• **Assigned task**
Go through the records below and copy out every line that contains the word "poor".

━━━ Records for this task ━━━

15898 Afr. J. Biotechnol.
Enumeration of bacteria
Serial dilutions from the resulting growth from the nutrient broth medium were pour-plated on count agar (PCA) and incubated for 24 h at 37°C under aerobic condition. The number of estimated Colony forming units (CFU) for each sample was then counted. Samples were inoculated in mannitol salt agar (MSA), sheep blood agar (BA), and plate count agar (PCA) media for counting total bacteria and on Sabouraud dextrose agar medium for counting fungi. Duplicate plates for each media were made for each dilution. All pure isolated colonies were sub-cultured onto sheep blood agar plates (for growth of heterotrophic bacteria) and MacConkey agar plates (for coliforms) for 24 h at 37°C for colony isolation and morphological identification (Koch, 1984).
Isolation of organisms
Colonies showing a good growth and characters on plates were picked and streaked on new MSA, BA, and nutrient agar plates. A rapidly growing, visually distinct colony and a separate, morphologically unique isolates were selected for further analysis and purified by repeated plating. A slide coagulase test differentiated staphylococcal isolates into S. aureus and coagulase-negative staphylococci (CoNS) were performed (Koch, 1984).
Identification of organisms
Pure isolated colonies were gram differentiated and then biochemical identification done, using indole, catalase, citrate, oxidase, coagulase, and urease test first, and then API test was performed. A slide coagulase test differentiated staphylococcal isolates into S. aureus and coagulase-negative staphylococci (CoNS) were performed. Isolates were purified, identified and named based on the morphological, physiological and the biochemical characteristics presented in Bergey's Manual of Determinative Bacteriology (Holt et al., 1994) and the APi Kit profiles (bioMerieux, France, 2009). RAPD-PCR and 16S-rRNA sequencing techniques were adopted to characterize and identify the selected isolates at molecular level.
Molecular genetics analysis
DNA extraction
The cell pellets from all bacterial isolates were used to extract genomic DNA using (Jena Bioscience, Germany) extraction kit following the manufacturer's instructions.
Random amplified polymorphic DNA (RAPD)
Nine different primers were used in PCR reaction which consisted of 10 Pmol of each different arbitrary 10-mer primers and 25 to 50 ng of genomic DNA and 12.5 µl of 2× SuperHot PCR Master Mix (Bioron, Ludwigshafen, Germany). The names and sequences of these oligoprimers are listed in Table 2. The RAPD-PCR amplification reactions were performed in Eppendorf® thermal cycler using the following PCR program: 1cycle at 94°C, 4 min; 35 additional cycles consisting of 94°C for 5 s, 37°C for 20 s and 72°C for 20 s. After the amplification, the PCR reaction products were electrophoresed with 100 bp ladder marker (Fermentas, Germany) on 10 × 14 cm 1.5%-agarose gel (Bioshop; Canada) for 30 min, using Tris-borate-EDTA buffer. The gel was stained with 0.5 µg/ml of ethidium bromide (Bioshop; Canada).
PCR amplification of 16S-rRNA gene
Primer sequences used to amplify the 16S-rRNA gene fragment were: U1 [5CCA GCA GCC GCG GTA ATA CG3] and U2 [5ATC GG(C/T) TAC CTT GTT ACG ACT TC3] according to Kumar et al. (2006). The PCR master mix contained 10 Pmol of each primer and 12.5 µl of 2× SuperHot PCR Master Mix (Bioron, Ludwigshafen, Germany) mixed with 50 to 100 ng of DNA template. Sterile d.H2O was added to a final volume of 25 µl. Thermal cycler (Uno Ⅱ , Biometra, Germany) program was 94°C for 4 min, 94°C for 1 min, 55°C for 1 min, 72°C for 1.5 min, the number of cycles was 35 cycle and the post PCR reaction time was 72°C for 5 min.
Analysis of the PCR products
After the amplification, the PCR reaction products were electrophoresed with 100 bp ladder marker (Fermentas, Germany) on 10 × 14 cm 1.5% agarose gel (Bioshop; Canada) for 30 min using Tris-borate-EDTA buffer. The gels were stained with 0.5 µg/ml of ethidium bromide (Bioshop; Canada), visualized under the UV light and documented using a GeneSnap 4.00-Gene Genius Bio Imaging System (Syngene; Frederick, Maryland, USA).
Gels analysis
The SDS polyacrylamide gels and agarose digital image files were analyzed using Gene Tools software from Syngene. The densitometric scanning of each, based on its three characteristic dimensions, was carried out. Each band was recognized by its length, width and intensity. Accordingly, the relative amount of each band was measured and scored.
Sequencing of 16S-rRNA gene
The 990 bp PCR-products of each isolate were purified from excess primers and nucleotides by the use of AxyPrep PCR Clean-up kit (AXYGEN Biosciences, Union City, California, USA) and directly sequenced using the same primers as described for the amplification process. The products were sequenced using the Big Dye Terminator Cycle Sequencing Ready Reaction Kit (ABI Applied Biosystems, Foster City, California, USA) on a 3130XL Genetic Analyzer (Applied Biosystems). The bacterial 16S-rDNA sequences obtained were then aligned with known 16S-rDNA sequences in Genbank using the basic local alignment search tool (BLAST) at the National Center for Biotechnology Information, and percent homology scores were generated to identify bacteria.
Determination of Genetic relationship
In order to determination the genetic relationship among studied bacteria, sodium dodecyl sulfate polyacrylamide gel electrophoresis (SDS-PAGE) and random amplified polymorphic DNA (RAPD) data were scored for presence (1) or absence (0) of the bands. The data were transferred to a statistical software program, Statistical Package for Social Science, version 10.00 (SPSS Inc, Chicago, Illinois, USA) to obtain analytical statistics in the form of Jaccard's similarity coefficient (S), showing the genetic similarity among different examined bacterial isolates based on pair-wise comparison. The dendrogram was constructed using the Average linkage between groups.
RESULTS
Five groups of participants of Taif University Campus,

━━━
━━━ Records for this task ━━━

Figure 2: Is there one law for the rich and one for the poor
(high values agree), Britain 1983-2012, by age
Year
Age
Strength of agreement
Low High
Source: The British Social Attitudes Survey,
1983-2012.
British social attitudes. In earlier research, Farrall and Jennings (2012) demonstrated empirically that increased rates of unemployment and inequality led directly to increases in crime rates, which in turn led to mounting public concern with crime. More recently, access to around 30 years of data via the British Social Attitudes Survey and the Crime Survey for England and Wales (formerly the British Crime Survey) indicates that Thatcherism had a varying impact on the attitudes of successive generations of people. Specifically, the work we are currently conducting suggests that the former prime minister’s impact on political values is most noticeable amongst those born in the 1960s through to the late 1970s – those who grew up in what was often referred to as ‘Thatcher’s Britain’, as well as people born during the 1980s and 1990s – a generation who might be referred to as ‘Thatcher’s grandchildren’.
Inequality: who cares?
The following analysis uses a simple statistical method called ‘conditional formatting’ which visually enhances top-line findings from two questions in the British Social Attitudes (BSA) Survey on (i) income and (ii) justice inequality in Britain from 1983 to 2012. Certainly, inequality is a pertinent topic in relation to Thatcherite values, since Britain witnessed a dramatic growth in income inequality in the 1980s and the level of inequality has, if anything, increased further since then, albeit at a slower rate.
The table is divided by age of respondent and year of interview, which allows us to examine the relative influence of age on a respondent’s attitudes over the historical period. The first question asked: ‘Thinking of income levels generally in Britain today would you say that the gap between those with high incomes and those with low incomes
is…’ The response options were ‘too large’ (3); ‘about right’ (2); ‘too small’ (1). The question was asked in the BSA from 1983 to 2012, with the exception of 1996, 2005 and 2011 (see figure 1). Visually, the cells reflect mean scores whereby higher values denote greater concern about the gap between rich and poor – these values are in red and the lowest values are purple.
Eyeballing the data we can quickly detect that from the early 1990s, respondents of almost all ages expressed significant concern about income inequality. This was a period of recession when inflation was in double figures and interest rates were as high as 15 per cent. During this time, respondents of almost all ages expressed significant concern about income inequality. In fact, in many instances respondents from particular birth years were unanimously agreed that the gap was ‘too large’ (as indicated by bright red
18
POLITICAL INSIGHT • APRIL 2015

━━━

• **Solution to this exercise**
Figure 2: Is there one law for the rich and one for the poor
is…’ The response options were ‘too large’ (3); ‘about right’ (2); ‘too small’ (1). The question was asked in the BSA from 1983 to 2012, with the exception of 1996, 2005 and 2011 (see figure 1). Visually, the cells reflect mean scores whereby higher values denote greater concern about the gap between rich and poor – these values are in red and the lowest values are purple.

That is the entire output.